Exercise prompt: Your job is to reproduce all of the data exactly.
#####
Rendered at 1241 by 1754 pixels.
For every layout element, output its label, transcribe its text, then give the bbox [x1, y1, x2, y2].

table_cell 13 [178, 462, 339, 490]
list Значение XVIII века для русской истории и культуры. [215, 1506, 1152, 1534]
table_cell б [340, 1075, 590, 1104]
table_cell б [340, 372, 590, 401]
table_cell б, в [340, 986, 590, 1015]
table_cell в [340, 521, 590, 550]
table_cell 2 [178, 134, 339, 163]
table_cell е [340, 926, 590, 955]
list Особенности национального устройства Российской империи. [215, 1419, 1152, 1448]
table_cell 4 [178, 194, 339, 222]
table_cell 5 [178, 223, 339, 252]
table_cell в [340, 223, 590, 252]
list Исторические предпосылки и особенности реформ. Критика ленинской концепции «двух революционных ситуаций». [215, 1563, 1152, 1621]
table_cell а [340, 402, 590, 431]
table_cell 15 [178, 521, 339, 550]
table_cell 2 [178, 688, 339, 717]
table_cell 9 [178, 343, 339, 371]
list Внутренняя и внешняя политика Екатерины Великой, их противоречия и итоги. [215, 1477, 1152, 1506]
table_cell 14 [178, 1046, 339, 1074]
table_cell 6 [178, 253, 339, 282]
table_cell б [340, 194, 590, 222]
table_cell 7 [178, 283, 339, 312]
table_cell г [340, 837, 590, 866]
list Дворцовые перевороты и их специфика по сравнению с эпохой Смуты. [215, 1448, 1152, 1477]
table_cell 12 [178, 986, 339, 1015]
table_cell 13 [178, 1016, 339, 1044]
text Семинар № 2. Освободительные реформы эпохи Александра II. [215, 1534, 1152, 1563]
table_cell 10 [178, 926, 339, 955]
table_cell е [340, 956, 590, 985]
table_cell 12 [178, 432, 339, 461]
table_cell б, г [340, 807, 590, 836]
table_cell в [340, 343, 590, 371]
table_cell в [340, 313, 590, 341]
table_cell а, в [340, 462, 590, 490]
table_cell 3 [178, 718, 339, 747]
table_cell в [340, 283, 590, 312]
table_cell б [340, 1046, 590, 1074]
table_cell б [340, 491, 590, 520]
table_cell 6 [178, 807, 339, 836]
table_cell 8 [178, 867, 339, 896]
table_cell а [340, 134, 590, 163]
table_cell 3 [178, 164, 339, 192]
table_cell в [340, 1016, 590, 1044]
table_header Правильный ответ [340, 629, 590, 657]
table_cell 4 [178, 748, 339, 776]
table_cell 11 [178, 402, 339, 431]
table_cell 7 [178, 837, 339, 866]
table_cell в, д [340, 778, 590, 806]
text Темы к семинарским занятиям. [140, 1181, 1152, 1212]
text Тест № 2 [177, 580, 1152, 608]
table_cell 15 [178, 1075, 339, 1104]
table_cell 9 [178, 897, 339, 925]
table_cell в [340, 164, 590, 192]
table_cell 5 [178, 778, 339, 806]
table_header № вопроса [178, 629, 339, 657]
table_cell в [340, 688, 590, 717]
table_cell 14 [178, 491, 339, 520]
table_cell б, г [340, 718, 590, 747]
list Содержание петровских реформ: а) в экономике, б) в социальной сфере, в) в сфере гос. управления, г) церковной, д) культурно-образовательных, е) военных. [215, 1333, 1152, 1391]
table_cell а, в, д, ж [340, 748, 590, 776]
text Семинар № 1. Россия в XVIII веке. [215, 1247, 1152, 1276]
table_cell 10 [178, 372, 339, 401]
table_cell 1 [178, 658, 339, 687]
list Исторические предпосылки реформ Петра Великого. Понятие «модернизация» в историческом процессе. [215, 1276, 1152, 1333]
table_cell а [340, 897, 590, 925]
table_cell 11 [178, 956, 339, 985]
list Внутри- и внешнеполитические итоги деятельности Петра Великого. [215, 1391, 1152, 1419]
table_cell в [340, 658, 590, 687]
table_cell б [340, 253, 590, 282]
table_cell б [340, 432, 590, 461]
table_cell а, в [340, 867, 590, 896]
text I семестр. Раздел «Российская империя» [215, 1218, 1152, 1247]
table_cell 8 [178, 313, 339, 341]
#####
Response to this task:
Rendered at 1241 by 1754 pixels.
For every layout element, output its label, transcribe its text, then give the bbox [x1, y1, x2, y2].

table_cell 13 [178, 462, 339, 490]
list Значение XVIII века для русской истории и культуры. [215, 1506, 1152, 1534]
table_cell б [340, 1075, 590, 1104]
table_cell б [340, 372, 590, 401]
table_cell б, в [340, 986, 590, 1015]
table_cell в [340, 521, 590, 550]
table_cell 2 [178, 134, 339, 163]
table_cell е [340, 926, 590, 955]
list Особенности национального устройства Российской империи. [215, 1419, 1152, 1448]
table_cell 4 [178, 194, 339, 222]
table_cell 5 [178, 223, 339, 252]
table_cell в [340, 223, 590, 252]
list Исторические предпосылки и особенности реформ. Критика ленинской концепции «двух революционных ситуаций». [215, 1563, 1152, 1621]
table_cell а [340, 402, 590, 431]
table_cell 15 [178, 521, 339, 550]
table_cell 2 [178, 688, 339, 717]
table_cell 9 [178, 343, 339, 371]
list Внутренняя и внешняя политика Екатерины Великой, их противоречия и итоги. [215, 1477, 1152, 1506]
table_cell 14 [178, 1046, 339, 1074]
table_cell 6 [178, 253, 339, 282]
table_cell б [340, 194, 590, 222]
table_cell 7 [178, 283, 339, 312]
table_cell г [340, 837, 590, 866]
list Дворцовые перевороты и их специфика по сравнению с эпохой Смуты. [215, 1448, 1152, 1477]
table_cell 12 [178, 986, 339, 1015]
table_cell 13 [178, 1016, 339, 1044]
text Семинар № 2. Освободительные реформы эпохи Александра II. [215, 1534, 1152, 1563]
table_cell 10 [178, 926, 339, 955]
table_cell е [340, 956, 590, 985]
table_cell 12 [178, 432, 339, 461]
table_cell б, г [340, 807, 590, 836]
table_cell в [340, 343, 590, 371]
table_cell в [340, 313, 590, 341]
table_cell а, в [340, 462, 590, 490]
table_cell 3 [178, 718, 339, 747]
table_cell в [340, 283, 590, 312]
table_cell б [340, 1046, 590, 1074]
table_cell б [340, 491, 590, 520]
table_cell 6 [178, 807, 339, 836]
table_cell 8 [178, 867, 339, 896]
table_cell а [340, 134, 590, 163]
table_cell 3 [178, 164, 339, 192]
table_cell в [340, 1016, 590, 1044]
table_header Правильный ответ [340, 629, 590, 657]
table_cell 4 [178, 748, 339, 776]
table_cell 11 [178, 402, 339, 431]
table_cell 7 [178, 837, 339, 866]
table_cell в, д [340, 778, 590, 806]
text Темы к семинарским занятиям. [140, 1181, 1152, 1212]
text Тест № 2 [177, 580, 1152, 608]
table_cell 15 [178, 1075, 339, 1104]
table_cell 9 [178, 897, 339, 925]
table_cell в [340, 164, 590, 192]
table_cell 5 [178, 778, 339, 806]
table_header № вопроса [178, 629, 339, 657]
table_cell в [340, 688, 590, 717]
table_cell 14 [178, 491, 339, 520]
table_cell б, г [340, 718, 590, 747]
list Содержание петровских реформ: а) в экономике, б) в социальной сфере, в) в сфере гос. управления, г) церковной, д) культурно-образовательных, е) военных. [215, 1333, 1152, 1391]
table_cell а, в, д, ж [340, 748, 590, 776]
text Семинар № 1. Россия в XVIII веке. [215, 1247, 1152, 1276]
table_cell 10 [178, 372, 339, 401]
table_cell 1 [178, 658, 339, 687]
list Исторические предпосылки реформ Петра Великого. Понятие «модернизация» в историческом процессе. [215, 1276, 1152, 1333]
table_cell а [340, 897, 590, 925]
table_cell 11 [178, 956, 339, 985]
list Внутри- и внешнеполитические итоги деятельности Петра Великого. [215, 1391, 1152, 1419]
table_cell в [340, 658, 590, 687]
table_cell б [340, 253, 590, 282]
table_cell б [340, 432, 590, 461]
table_cell а, в [340, 867, 590, 896]
text I семестр. Раздел «Российская империя» [215, 1218, 1152, 1247]
table_cell 8 [178, 313, 339, 341]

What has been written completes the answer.